Stored items:
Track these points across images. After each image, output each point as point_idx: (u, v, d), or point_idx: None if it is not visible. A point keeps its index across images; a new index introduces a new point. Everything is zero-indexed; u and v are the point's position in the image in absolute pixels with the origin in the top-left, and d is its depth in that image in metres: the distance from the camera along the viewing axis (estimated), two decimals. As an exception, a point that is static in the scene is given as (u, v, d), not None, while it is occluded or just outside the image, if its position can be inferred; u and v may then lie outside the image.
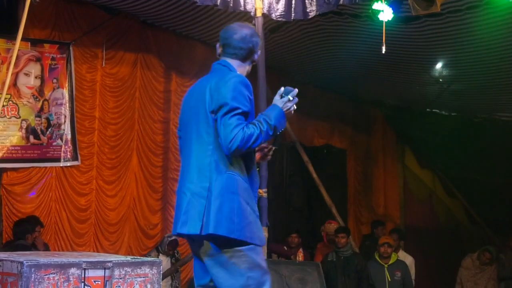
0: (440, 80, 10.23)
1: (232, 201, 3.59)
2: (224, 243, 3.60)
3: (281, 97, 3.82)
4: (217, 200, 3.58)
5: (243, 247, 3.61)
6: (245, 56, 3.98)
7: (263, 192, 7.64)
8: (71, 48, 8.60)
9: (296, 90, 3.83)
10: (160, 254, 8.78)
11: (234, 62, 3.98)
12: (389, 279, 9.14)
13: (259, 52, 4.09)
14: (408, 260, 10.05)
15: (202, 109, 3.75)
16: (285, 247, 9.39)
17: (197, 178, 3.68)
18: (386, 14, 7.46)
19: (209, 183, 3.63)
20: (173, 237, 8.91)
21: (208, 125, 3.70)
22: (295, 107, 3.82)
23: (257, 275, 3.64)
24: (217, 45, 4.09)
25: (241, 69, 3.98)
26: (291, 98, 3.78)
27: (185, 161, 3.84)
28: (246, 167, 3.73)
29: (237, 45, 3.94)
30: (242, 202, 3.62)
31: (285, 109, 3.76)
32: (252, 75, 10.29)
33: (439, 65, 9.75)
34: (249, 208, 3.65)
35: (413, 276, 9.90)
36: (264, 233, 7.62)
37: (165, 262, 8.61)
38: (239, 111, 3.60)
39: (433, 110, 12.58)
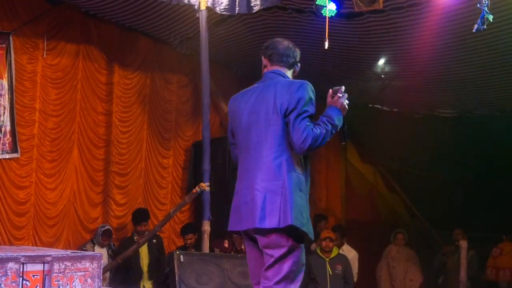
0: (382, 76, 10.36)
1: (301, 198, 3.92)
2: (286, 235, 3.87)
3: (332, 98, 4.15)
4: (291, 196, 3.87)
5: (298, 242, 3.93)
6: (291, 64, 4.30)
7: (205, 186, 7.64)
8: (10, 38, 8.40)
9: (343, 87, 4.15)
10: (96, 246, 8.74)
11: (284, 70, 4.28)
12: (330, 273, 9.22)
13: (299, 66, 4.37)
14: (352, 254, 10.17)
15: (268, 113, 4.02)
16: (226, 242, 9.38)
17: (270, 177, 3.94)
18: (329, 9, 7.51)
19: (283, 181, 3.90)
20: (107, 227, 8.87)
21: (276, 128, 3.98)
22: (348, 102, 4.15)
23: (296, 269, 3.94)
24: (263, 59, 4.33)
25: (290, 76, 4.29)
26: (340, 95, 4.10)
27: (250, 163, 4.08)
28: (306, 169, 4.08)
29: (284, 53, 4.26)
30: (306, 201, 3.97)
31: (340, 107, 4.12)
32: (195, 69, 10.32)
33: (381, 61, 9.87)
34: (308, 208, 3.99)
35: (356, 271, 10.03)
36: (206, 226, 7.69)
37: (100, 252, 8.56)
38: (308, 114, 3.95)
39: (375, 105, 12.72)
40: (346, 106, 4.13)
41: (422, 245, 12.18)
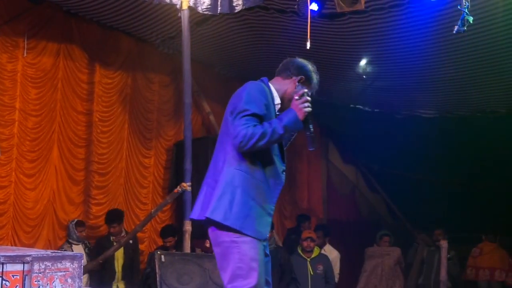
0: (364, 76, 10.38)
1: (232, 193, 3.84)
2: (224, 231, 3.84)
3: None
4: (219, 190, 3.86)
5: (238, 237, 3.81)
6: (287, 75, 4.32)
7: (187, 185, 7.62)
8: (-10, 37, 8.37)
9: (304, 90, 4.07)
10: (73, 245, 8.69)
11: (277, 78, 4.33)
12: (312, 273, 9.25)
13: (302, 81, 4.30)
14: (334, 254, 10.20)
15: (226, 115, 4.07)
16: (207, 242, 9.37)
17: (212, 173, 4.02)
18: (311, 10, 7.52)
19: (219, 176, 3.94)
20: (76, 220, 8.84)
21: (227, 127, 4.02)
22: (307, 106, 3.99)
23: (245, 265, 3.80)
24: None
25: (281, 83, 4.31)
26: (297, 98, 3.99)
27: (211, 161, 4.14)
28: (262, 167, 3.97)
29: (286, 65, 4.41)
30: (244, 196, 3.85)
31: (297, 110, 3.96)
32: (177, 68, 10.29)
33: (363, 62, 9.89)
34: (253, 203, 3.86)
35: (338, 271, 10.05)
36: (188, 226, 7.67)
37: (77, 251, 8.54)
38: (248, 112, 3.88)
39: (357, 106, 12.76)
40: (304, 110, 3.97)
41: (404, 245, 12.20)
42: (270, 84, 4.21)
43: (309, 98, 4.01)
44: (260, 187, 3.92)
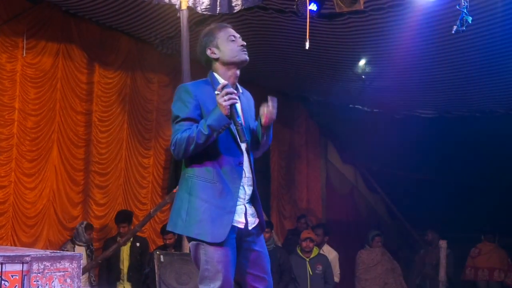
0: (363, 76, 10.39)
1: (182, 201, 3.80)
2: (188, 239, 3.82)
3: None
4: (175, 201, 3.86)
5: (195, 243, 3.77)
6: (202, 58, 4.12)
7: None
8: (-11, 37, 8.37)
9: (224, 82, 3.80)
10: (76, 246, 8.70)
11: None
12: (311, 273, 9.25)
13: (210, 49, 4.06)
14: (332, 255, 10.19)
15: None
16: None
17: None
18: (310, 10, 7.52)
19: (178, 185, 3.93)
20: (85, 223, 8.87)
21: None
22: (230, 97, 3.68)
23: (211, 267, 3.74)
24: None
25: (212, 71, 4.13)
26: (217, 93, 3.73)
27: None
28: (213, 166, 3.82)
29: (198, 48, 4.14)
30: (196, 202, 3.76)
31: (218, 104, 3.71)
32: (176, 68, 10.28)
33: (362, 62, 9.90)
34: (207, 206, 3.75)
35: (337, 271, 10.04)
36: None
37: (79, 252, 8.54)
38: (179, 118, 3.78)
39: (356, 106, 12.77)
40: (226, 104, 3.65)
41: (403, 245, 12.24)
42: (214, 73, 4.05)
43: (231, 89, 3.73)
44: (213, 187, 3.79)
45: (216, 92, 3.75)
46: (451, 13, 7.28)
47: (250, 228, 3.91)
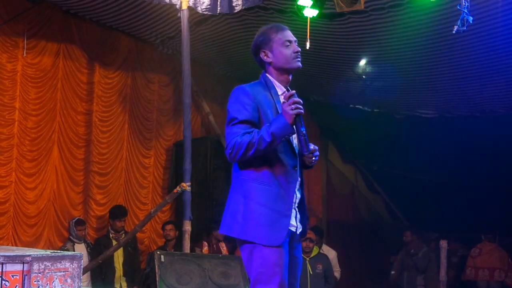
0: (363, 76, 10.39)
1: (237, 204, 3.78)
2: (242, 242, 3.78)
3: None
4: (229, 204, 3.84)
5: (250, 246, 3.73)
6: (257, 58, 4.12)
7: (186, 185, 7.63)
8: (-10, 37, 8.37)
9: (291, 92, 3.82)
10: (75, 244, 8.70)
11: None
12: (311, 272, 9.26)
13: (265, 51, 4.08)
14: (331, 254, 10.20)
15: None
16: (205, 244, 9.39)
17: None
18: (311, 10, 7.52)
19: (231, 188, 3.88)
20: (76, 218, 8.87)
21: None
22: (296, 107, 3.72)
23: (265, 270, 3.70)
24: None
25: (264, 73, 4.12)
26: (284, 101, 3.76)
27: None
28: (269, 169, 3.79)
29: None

- **Required work**:
Repeat every entry exactly. Do not include the pictures.

- **Completed task**:
Track these points across images. After each image, output each point as point_idx: (u, v, d), or point_idx: None if it is not visible. A point keeps its index across images; a new index introduces a new point. Everything is zero-indexed; u and v are the point's position in the image in absolute pixels with the origin in the top-left, and d is its depth in that image in metres: the distance from the camera along the viewing axis (estimated), two decimals. As an exception, a point that is static in the scene is given as (u, v, d), not None, while it is occluded or just outside the image, if its position can be inferred; u and v may then lie outside the image.
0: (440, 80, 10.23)
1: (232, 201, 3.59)
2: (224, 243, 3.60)
3: (281, 97, 3.82)
4: (217, 200, 3.58)
5: (243, 247, 3.61)
6: (245, 56, 3.98)
7: (263, 192, 7.64)
8: (71, 48, 8.60)
9: (296, 90, 3.83)
10: (160, 254, 8.78)
11: (234, 62, 3.98)
12: (389, 279, 9.14)
13: (259, 52, 4.09)
14: (408, 260, 10.05)
15: (202, 109, 3.75)
16: (285, 247, 9.39)
17: (197, 178, 3.68)
18: (386, 14, 7.46)
19: (209, 183, 3.63)
20: (173, 237, 8.91)
21: (208, 125, 3.70)
22: (295, 107, 3.82)
23: (257, 275, 3.64)
24: (217, 45, 4.09)
25: (241, 69, 3.98)
26: (291, 98, 3.78)
27: (185, 161, 3.84)
28: (246, 167, 3.73)
29: (237, 45, 3.94)
30: (242, 202, 3.62)
31: (285, 109, 3.76)
32: (252, 75, 10.29)
33: (439, 65, 9.75)
34: (249, 208, 3.65)
35: (413, 276, 9.90)
36: (264, 233, 7.62)
37: (165, 262, 8.61)
38: (239, 111, 3.60)
39: (433, 110, 12.58)
0: (382, 76, 10.36)
1: (301, 198, 3.92)
2: (286, 235, 3.87)
3: (332, 98, 4.15)
4: (291, 196, 3.87)
5: (298, 242, 3.93)
6: (291, 64, 4.30)
7: (205, 186, 7.64)
8: (10, 38, 8.40)
9: (343, 87, 4.15)
10: (96, 246, 8.74)
11: (284, 70, 4.28)
12: (330, 273, 9.22)
13: (299, 66, 4.37)
14: (352, 254, 10.17)
15: (268, 113, 4.02)
16: (226, 242, 9.38)
17: (270, 177, 3.94)
18: (329, 9, 7.51)
19: (283, 181, 3.90)
20: (107, 227, 8.87)
21: (276, 128, 3.98)
22: (348, 102, 4.15)
23: (296, 269, 3.94)
24: (263, 59, 4.33)
25: (290, 76, 4.29)
26: (340, 95, 4.10)
27: (250, 163, 4.08)
28: (306, 169, 4.08)
29: (284, 53, 4.26)
30: (306, 201, 3.97)
31: (340, 107, 4.12)
32: (195, 69, 10.32)
33: (381, 61, 9.87)
34: (308, 208, 3.99)
35: (356, 271, 10.03)
36: (206, 226, 7.69)
37: (100, 252, 8.56)
38: (308, 114, 3.95)
39: (375, 105, 12.72)
40: (346, 106, 4.13)
41: (422, 245, 12.18)
0: (364, 76, 10.38)
1: (232, 193, 3.84)
2: (224, 231, 3.84)
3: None
4: (219, 190, 3.86)
5: (238, 237, 3.81)
6: (287, 75, 4.32)
7: (187, 185, 7.62)
8: (-10, 37, 8.37)
9: (304, 90, 4.07)
10: (73, 245, 8.69)
11: (277, 78, 4.33)
12: (312, 273, 9.25)
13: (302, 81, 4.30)
14: (334, 254, 10.20)
15: (226, 115, 4.07)
16: (207, 242, 9.37)
17: (212, 173, 4.02)
18: (311, 10, 7.52)
19: (219, 176, 3.94)
20: (76, 220, 8.84)
21: (227, 127, 4.02)
22: (307, 106, 3.99)
23: (245, 265, 3.80)
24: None
25: (281, 83, 4.31)
26: (297, 98, 3.99)
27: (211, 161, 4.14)
28: (262, 167, 3.97)
29: (286, 65, 4.41)
30: (244, 196, 3.85)
31: (297, 110, 3.96)
32: (177, 68, 10.29)
33: (363, 62, 9.89)
34: (253, 203, 3.86)
35: (338, 271, 10.05)
36: (188, 226, 7.67)
37: (77, 251, 8.54)
38: (248, 112, 3.88)
39: (357, 106, 12.76)
40: (304, 110, 3.97)
41: (404, 245, 12.20)
42: (270, 84, 4.21)
43: (309, 98, 4.01)
44: (260, 187, 3.92)
0: (363, 76, 10.39)
1: (182, 201, 3.80)
2: (188, 239, 3.82)
3: None
4: (175, 201, 3.86)
5: (195, 243, 3.77)
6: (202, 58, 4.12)
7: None
8: (-11, 37, 8.37)
9: (224, 82, 3.80)
10: (76, 246, 8.70)
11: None
12: (311, 273, 9.25)
13: (210, 49, 4.06)
14: (332, 255, 10.19)
15: None
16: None
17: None
18: (310, 10, 7.52)
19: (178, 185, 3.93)
20: (85, 223, 8.87)
21: None
22: (230, 97, 3.68)
23: (211, 267, 3.74)
24: None
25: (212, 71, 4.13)
26: (217, 93, 3.73)
27: None
28: (213, 166, 3.82)
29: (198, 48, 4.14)
30: (196, 202, 3.76)
31: (218, 104, 3.71)
32: (176, 68, 10.28)
33: (362, 62, 9.90)
34: (207, 206, 3.75)
35: (337, 271, 10.04)
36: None
37: (79, 252, 8.54)
38: (179, 118, 3.78)
39: (356, 106, 12.77)
40: (226, 104, 3.65)
41: (403, 245, 12.24)
42: (214, 73, 4.05)
43: (231, 89, 3.73)
44: (213, 187, 3.79)
45: (216, 92, 3.75)
46: (451, 13, 7.28)
47: (250, 228, 3.91)
0: (363, 76, 10.39)
1: (237, 204, 3.78)
2: (242, 242, 3.78)
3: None
4: (229, 204, 3.84)
5: (250, 246, 3.73)
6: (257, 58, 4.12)
7: (186, 185, 7.63)
8: (-10, 37, 8.37)
9: (291, 92, 3.82)
10: (75, 244, 8.70)
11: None
12: (311, 272, 9.26)
13: (265, 51, 4.08)
14: (331, 254, 10.20)
15: None
16: (205, 244, 9.39)
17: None
18: (311, 10, 7.52)
19: (231, 188, 3.88)
20: (76, 218, 8.87)
21: None
22: (296, 107, 3.72)
23: (265, 270, 3.70)
24: None
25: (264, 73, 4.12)
26: (284, 101, 3.76)
27: None
28: (269, 169, 3.79)
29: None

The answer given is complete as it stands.